Copy every row below word for word, omitting the pictures.

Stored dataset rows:
○ ○ ○
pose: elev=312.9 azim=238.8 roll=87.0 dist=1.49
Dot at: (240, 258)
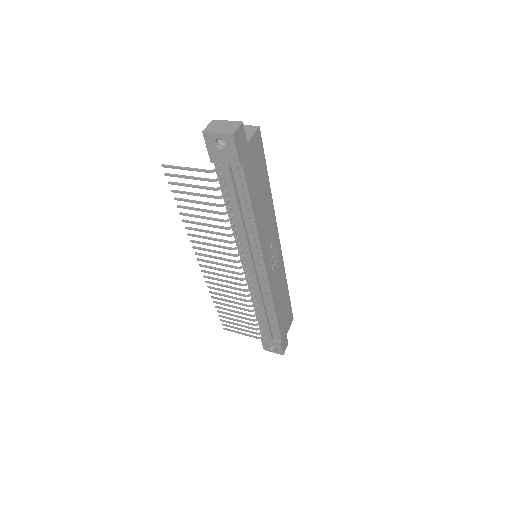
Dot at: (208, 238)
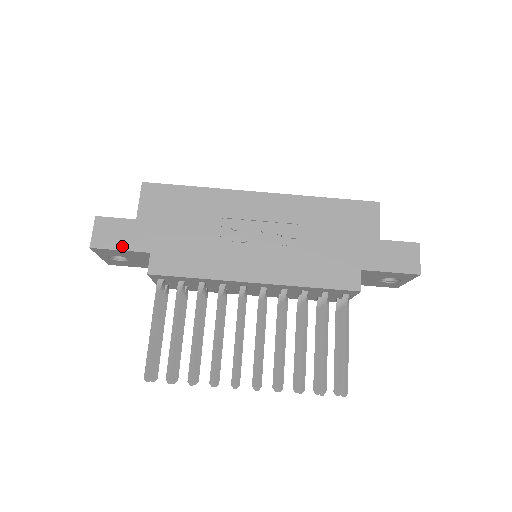
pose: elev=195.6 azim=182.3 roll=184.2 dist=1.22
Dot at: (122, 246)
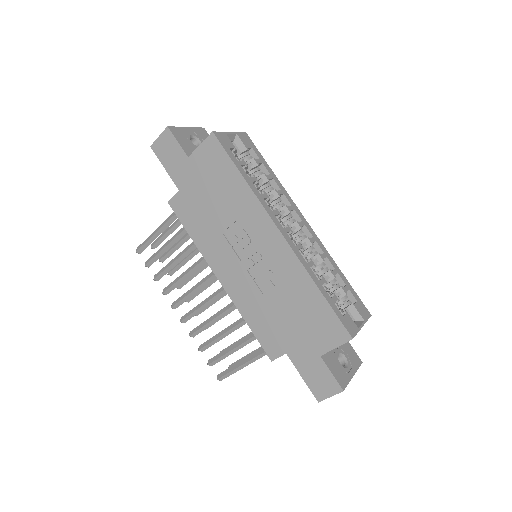
Dot at: (167, 167)
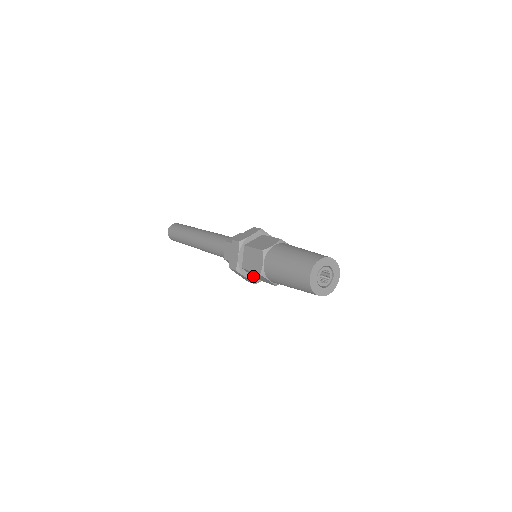
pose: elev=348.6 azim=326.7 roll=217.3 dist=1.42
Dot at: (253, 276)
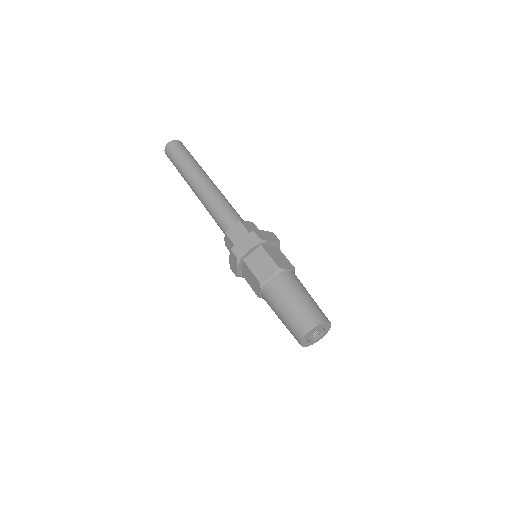
Dot at: (242, 270)
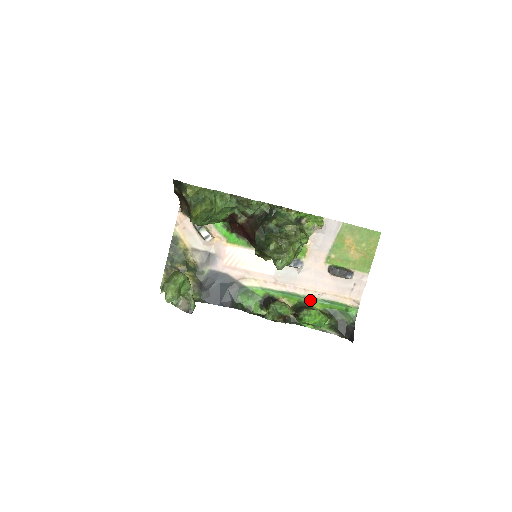
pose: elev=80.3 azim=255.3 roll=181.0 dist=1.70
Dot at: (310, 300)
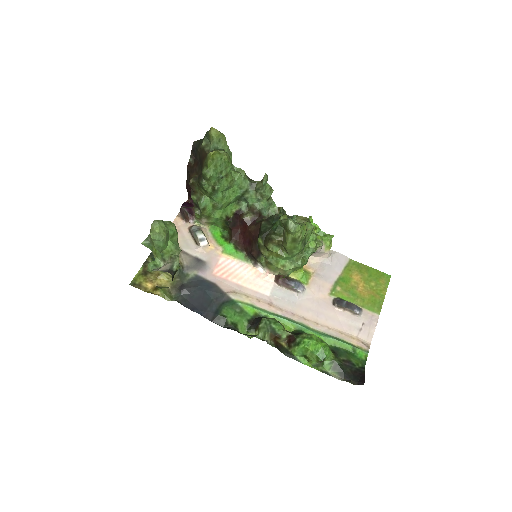
Dot at: (310, 330)
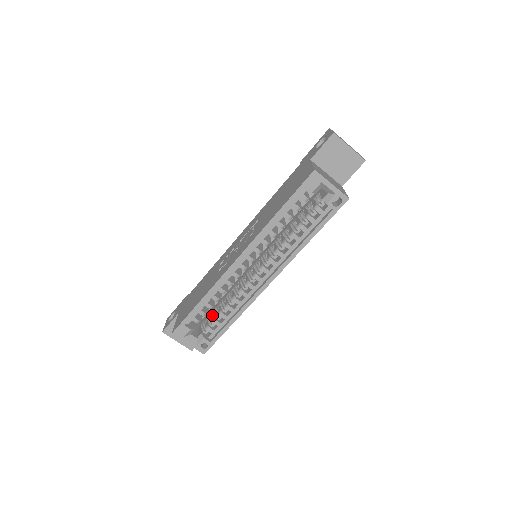
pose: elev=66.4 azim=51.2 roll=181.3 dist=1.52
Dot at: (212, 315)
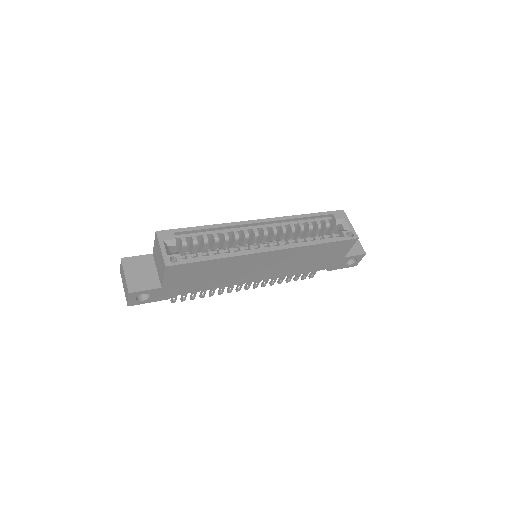
Dot at: occluded
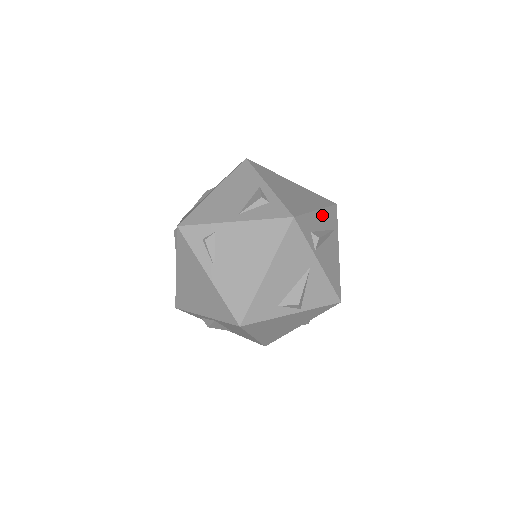
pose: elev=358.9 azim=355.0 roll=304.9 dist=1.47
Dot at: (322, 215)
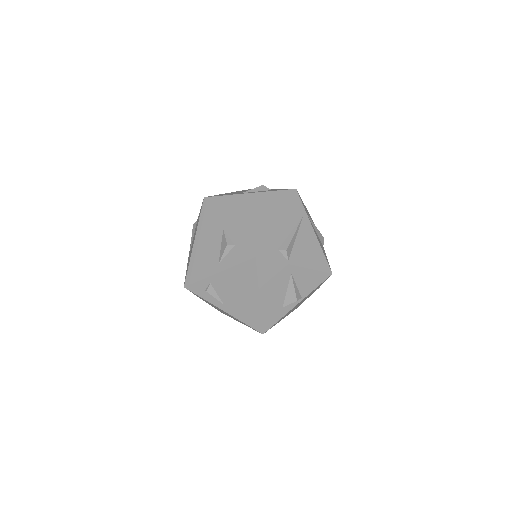
Dot at: (284, 220)
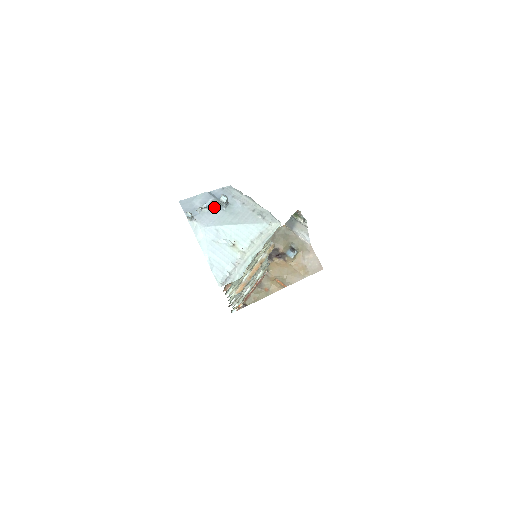
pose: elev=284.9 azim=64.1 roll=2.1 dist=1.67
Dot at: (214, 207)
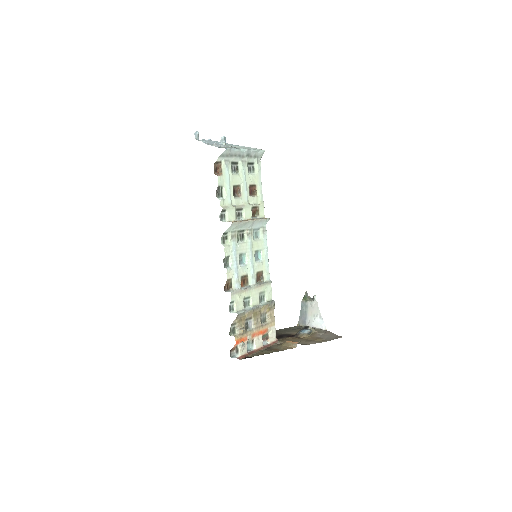
Dot at: occluded
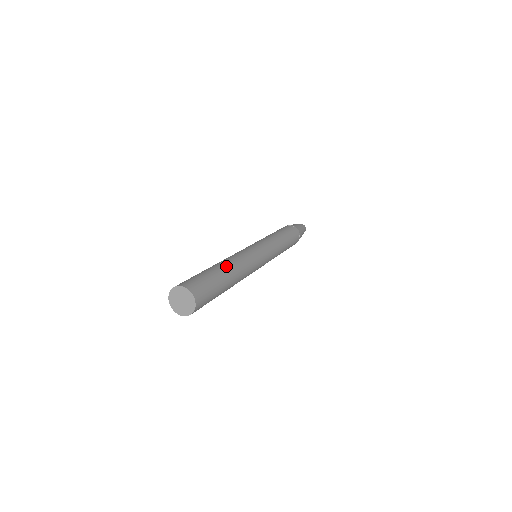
○ ○ ○
→ RESPONSE BELOW:
pose: elev=312.9 azim=238.8 roll=87.0 dist=1.49
Dot at: (240, 258)
Dot at: (208, 238)
pose: elev=195.6 azim=182.3 roll=184.2 dist=1.22
Dot at: (122, 246)
Dot at: (167, 167)
pose: elev=348.6 azim=326.7 roll=217.3 dist=1.42
Dot at: (253, 276)
Dot at: (242, 270)
pose: elev=80.3 azim=255.3 roll=181.0 dist=1.70
Dot at: (310, 300)
Dot at: (310, 330)
pose: elev=66.4 azim=51.2 roll=181.3 dist=1.52
Dot at: (212, 315)
Dot at: occluded
pose: elev=358.9 azim=355.0 roll=304.9 dist=1.47
Dot at: (322, 215)
Dot at: (284, 220)
pose: elev=284.9 azim=64.1 roll=2.1 dist=1.67
Dot at: (214, 207)
Dot at: occluded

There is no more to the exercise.